▶ [TASK GOAL]:
Would you reproduce, without any alteration, the lines from the opening line of the entries through the line that has "parathyroid gland was" in it?
*** Block opens ***
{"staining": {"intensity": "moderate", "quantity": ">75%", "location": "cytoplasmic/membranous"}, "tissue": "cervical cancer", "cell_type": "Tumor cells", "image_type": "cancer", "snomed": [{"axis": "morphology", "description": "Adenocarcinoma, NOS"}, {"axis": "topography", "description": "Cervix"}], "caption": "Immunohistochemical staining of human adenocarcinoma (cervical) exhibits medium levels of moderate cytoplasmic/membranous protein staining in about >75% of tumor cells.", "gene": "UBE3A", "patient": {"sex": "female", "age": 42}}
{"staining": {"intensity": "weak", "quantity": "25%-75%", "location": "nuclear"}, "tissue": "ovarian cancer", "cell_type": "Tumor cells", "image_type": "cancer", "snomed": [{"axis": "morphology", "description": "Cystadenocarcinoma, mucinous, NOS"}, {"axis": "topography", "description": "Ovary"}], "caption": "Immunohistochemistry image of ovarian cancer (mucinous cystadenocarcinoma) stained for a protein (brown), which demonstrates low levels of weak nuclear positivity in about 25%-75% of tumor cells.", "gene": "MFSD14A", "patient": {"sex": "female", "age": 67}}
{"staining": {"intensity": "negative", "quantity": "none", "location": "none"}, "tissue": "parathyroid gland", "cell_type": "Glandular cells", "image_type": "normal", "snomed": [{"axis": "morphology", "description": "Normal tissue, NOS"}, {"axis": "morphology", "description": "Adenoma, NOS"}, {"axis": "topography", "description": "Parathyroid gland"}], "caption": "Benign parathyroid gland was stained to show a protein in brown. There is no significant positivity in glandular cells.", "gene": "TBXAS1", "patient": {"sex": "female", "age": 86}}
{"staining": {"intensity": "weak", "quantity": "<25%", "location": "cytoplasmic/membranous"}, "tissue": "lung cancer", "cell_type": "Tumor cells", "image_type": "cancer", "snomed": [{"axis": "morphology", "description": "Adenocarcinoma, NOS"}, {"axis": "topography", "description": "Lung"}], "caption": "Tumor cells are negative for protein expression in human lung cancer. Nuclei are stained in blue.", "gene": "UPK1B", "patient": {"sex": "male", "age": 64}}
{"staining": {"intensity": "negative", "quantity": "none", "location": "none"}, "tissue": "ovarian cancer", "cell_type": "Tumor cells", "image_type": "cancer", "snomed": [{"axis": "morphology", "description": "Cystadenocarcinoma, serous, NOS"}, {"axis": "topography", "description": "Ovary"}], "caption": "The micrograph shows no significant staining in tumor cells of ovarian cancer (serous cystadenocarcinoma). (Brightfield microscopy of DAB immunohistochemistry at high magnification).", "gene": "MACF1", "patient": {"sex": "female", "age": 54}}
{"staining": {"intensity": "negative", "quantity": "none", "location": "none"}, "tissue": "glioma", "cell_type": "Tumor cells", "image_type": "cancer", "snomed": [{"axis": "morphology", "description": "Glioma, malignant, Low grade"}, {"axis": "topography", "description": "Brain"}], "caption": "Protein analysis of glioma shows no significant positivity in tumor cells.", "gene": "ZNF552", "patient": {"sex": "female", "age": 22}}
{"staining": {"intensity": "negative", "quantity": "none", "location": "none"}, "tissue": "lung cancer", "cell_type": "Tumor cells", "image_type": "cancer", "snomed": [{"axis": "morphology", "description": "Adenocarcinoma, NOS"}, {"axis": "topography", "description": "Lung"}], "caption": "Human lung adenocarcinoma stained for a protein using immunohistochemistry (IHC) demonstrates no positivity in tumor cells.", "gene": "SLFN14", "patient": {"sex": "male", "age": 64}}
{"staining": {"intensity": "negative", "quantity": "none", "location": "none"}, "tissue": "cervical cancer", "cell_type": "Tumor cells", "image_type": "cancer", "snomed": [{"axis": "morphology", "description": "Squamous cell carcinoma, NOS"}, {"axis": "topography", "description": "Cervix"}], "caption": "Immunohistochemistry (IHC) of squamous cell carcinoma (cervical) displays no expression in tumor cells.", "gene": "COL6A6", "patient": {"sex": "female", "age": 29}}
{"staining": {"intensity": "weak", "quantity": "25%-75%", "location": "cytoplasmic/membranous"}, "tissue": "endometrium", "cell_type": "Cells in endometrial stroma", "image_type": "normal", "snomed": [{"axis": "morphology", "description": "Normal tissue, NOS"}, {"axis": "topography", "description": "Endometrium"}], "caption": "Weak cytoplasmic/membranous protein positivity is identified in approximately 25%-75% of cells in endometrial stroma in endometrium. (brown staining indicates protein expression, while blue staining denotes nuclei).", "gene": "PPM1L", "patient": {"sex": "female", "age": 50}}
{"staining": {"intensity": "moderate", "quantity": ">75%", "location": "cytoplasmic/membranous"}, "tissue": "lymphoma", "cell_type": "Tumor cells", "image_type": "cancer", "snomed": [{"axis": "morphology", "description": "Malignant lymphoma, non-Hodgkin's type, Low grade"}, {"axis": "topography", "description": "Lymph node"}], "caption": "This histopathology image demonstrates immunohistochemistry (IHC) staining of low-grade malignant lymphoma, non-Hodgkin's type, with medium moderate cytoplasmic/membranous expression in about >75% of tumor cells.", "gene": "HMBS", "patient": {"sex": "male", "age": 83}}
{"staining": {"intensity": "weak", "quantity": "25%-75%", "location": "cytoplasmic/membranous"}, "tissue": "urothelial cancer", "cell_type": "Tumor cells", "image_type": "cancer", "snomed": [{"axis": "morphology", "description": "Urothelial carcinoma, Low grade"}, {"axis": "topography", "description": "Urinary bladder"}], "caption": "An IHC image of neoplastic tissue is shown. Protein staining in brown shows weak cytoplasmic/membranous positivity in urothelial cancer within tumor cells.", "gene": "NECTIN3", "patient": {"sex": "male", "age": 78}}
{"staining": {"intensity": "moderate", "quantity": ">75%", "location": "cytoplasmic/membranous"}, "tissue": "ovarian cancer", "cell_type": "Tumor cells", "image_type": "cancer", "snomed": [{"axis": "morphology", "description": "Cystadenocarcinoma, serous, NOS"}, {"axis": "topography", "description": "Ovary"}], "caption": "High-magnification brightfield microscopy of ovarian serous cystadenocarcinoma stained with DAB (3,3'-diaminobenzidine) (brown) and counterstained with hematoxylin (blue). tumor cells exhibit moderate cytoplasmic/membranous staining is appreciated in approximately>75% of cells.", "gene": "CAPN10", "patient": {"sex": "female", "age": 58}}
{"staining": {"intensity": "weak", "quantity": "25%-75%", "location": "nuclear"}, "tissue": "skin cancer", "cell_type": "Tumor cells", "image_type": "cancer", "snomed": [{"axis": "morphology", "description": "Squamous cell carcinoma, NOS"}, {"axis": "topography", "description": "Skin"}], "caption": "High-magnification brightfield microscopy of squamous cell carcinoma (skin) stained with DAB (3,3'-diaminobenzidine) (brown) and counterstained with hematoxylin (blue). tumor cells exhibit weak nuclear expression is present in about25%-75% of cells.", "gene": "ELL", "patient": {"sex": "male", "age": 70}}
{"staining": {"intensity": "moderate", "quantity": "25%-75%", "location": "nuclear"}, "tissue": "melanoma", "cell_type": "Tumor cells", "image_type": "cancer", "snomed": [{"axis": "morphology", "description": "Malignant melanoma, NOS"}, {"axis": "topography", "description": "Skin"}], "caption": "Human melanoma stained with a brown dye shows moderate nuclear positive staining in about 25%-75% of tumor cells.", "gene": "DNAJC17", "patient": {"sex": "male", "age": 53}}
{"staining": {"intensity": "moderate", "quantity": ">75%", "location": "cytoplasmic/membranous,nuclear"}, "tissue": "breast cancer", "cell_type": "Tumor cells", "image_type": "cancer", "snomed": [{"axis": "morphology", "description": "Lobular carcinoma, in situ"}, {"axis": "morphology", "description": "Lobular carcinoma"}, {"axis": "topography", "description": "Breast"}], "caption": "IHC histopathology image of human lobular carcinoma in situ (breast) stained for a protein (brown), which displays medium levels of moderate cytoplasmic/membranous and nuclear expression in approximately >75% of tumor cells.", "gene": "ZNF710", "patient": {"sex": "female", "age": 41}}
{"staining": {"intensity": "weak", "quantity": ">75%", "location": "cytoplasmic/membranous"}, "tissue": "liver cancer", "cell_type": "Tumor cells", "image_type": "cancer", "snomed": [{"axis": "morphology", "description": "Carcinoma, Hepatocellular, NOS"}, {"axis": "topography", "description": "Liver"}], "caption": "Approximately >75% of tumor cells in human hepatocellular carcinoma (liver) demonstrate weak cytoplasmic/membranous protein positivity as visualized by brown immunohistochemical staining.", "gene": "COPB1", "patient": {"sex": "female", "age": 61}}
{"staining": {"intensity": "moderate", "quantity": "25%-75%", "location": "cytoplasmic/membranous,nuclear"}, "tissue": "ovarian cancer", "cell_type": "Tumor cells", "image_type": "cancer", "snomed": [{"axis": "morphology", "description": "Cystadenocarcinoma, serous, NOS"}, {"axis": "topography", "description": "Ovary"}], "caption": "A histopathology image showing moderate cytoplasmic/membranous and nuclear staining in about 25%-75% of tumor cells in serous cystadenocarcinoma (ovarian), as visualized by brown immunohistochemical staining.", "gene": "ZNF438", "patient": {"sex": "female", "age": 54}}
*** Block closes ***
▶ [EXPECTED ANSWER]:
{"staining": {"intensity": "moderate", "quantity": ">75%", "location": "cytoplasmic/membranous"}, "tissue": "cervical cancer", "cell_type": "Tumor cells", "image_type": "cancer", "snomed": [{"axis": "morphology", "description": "Adenocarcinoma, NOS"}, {"axis": "topography", "description": "Cervix"}], "caption": "Immunohistochemical staining of human adenocarcinoma (cervical) exhibits medium levels of moderate cytoplasmic/membranous protein staining in about >75% of tumor cells.", "gene": "UBE3A", "patient": {"sex": "female", "age": 42}}
{"staining": {"intensity": "weak", "quantity": "25%-75%", "location": "nuclear"}, "tissue": "ovarian cancer", "cell_type": "Tumor cells", "image_type": "cancer", "snomed": [{"axis": "morphology", "description": "Cystadenocarcinoma, mucinous, NOS"}, {"axis": "topography", "description": "Ovary"}], "caption": "Immunohistochemistry image of ovarian cancer (mucinous cystadenocarcinoma) stained for a protein (brown), which demonstrates low levels of weak nuclear positivity in about 25%-75% of tumor cells.", "gene": "MFSD14A", "patient": {"sex": "female", "age": 67}}
{"staining": {"intensity": "negative", "quantity": "none", "location": "none"}, "tissue": "parathyroid gland", "cell_type": "Glandular cells", "image_type": "normal", "snomed": [{"axis": "morphology", "description": "Normal tissue, NOS"}, {"axis": "morphology", "description": "Adenoma, NOS"}, {"axis": "topography", "description": "Parathyroid gland"}], "caption": "Benign parathyroid gland was stained to show a protein in brown. There is no significant positivity in glandular cells.", "gene": "TBXAS1", "patient": {"sex": "female", "age": 86}}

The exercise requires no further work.